* [STORED DATA]
=== Begin Enclosure ===

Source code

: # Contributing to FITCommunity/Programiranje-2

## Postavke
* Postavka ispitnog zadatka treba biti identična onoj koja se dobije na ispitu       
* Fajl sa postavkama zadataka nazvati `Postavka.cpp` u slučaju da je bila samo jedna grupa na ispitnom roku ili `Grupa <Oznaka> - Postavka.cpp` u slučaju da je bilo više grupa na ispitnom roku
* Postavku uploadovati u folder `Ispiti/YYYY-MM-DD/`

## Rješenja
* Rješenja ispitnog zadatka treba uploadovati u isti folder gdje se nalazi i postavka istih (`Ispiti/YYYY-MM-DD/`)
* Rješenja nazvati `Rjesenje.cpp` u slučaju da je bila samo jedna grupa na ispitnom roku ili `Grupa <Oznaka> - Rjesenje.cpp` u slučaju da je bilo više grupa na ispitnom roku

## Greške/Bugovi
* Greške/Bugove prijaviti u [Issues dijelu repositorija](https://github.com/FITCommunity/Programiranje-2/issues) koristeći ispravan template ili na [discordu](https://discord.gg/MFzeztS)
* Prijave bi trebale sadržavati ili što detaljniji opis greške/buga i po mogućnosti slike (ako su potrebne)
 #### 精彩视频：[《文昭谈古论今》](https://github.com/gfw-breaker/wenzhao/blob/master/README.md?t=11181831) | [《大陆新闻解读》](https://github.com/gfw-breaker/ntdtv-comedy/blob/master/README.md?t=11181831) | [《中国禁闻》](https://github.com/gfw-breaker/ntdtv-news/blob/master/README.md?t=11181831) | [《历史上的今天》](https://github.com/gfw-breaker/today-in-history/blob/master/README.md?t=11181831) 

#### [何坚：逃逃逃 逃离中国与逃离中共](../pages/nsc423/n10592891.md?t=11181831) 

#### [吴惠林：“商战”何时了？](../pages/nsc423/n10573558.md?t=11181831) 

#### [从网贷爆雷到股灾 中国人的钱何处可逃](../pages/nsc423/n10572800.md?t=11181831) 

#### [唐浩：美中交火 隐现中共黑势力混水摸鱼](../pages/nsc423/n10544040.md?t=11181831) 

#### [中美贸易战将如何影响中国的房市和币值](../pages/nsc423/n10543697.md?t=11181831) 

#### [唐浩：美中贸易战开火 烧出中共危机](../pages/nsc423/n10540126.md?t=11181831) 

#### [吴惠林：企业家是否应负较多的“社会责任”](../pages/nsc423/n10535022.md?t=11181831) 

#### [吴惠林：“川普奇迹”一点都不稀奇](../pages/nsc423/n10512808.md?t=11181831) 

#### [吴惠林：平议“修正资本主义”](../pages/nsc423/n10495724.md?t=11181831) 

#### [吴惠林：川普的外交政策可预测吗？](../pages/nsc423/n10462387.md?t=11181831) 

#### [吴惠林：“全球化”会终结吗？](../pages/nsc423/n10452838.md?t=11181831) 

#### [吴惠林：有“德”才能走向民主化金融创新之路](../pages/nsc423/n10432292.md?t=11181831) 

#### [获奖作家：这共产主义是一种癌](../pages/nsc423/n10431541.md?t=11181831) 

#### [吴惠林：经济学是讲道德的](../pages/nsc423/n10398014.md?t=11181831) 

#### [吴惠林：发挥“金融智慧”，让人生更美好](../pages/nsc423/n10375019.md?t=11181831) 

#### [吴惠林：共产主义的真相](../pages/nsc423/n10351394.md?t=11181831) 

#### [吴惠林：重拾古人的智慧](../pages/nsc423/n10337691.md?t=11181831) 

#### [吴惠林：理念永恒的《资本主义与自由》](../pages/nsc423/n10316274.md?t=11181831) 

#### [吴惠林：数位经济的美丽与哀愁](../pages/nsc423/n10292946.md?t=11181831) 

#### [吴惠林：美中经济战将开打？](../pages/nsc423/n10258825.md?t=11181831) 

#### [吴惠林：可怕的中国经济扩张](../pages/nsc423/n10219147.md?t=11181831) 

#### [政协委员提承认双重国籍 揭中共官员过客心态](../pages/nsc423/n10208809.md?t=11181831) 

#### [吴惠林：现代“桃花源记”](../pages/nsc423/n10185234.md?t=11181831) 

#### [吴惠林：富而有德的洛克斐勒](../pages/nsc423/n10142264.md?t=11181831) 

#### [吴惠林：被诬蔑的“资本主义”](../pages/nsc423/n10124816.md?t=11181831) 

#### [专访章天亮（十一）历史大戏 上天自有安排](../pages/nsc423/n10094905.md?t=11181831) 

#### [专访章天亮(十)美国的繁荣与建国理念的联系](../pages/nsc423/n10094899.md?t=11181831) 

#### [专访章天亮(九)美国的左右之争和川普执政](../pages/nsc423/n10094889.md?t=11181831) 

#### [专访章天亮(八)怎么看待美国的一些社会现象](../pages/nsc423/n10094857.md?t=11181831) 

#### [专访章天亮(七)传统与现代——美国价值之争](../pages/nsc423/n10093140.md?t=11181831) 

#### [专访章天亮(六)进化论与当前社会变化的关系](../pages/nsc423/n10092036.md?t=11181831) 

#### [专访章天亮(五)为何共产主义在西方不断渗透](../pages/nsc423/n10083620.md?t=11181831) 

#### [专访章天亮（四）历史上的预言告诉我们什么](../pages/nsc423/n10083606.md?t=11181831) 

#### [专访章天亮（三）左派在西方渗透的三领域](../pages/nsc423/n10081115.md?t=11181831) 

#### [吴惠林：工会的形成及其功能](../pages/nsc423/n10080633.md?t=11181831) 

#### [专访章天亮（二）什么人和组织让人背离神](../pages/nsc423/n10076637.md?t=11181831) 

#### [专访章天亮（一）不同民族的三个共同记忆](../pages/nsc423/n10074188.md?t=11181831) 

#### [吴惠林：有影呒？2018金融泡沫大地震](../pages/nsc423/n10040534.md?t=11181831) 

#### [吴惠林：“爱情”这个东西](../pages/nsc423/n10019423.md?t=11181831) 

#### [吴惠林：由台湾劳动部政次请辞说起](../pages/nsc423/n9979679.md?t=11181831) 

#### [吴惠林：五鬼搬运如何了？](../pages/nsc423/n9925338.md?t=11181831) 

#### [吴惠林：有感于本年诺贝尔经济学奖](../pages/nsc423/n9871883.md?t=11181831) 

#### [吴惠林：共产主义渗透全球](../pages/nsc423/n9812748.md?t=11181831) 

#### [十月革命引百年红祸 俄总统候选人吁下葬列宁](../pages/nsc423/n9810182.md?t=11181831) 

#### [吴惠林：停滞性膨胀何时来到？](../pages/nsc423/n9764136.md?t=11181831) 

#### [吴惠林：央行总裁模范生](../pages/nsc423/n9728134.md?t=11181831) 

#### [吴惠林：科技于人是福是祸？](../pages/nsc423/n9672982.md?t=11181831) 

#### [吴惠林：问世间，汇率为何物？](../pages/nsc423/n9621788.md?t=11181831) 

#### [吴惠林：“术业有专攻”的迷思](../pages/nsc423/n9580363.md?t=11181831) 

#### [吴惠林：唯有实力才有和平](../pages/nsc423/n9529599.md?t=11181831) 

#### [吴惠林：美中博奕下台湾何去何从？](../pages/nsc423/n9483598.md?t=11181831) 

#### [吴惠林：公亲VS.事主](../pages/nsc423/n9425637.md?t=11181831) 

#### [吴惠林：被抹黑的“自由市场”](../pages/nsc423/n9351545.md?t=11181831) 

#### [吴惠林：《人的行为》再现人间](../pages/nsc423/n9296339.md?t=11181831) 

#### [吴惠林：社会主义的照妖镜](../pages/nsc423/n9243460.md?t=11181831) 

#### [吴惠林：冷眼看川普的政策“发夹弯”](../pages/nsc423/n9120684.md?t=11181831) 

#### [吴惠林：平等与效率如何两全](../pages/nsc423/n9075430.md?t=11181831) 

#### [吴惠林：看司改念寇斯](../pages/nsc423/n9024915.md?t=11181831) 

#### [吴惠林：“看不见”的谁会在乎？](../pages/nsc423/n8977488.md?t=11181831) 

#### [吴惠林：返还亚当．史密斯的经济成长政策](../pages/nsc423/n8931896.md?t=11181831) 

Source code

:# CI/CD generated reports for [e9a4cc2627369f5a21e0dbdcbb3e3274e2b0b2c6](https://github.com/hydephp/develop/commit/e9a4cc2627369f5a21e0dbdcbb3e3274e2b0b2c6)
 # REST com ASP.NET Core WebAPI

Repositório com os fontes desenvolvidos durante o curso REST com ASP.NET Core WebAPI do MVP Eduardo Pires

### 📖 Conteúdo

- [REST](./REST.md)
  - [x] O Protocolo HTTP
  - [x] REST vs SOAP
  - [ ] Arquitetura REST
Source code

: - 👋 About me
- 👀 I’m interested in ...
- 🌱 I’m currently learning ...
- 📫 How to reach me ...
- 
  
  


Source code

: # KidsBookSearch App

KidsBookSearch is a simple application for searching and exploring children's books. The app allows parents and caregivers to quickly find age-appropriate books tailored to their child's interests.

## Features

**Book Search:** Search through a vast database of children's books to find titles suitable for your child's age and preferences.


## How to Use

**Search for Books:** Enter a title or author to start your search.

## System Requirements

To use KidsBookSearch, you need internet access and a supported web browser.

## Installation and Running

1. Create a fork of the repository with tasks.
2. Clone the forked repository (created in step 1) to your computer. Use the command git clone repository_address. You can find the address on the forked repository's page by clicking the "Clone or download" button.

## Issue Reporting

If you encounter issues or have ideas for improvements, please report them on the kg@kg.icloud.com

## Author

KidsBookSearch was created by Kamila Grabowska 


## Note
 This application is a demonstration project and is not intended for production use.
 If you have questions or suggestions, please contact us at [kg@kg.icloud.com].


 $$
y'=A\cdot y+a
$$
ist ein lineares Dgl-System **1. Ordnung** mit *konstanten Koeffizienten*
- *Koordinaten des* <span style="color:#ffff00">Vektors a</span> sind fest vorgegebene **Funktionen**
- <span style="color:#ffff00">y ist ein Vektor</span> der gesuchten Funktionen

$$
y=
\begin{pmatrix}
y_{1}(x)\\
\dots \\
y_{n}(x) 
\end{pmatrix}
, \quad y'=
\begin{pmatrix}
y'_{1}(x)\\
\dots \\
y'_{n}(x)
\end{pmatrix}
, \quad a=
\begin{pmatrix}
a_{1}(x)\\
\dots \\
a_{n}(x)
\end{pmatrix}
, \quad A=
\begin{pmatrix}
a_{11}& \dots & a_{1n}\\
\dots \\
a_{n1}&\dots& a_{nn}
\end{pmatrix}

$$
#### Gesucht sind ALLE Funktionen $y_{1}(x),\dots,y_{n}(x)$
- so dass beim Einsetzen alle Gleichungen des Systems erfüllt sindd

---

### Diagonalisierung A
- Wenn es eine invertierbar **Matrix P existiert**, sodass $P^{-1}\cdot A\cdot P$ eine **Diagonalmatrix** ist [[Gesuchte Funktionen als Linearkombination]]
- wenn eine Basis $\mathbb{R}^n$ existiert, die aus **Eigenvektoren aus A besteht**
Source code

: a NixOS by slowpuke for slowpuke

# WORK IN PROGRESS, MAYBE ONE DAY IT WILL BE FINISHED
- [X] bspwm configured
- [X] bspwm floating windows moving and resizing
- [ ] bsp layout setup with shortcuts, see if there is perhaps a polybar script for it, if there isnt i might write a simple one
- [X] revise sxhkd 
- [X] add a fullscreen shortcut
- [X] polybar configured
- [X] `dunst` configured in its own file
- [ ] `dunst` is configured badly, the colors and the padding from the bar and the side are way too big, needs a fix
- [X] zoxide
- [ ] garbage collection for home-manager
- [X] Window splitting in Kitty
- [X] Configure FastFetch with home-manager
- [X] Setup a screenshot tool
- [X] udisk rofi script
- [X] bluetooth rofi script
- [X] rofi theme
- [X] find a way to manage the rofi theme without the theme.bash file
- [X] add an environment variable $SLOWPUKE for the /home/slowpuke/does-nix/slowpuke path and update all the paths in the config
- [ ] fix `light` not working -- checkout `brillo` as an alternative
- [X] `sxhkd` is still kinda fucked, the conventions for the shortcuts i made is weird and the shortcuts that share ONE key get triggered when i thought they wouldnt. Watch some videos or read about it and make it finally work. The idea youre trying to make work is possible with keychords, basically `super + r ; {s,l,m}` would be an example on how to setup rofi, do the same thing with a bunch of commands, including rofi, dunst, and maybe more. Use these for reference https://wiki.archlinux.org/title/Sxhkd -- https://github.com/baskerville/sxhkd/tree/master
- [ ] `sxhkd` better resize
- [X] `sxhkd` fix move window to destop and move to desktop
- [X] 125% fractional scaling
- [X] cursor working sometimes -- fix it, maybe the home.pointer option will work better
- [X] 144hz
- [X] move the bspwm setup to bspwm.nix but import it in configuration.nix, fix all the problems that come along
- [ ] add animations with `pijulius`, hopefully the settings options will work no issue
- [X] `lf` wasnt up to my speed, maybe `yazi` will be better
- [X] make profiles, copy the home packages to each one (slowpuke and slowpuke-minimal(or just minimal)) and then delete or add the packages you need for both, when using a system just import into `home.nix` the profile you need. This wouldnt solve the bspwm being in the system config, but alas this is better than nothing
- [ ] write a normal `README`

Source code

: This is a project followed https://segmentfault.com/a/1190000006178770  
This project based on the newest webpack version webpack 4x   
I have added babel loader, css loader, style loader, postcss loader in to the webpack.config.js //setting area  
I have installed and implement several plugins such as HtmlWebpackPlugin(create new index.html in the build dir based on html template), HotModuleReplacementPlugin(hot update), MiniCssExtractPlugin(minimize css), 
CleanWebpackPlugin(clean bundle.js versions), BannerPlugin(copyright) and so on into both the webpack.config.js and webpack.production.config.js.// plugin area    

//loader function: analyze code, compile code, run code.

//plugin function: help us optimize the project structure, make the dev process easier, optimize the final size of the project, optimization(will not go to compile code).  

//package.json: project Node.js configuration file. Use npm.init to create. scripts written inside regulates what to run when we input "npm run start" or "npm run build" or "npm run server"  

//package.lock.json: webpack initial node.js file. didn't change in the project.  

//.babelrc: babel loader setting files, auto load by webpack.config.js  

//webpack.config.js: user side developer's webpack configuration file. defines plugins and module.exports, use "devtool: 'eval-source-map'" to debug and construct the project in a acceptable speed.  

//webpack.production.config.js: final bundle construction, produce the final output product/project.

=== End Enclosure ===

* [INSTRUCTIONS FOR THE TASK] Without changing anything, quote the lines from the top of the data to the line that contains "Fajl sa postavkama", including that line.

* [RESPONSE]
Source code

: # Contributing to FITCommunity/Programiranje-2

## Postavke
* Postavka ispitnog zadatka treba biti identična onoj koja se dobije na ispitu       
* Fajl sa postavkama zadataka nazvati `Postavka.cpp` u slučaju da je bila samo jedna grupa na ispitnom roku ili `Grupa <Oznaka> - Postavka.cpp` u slučaju da je bilo više grupa na ispitnom roku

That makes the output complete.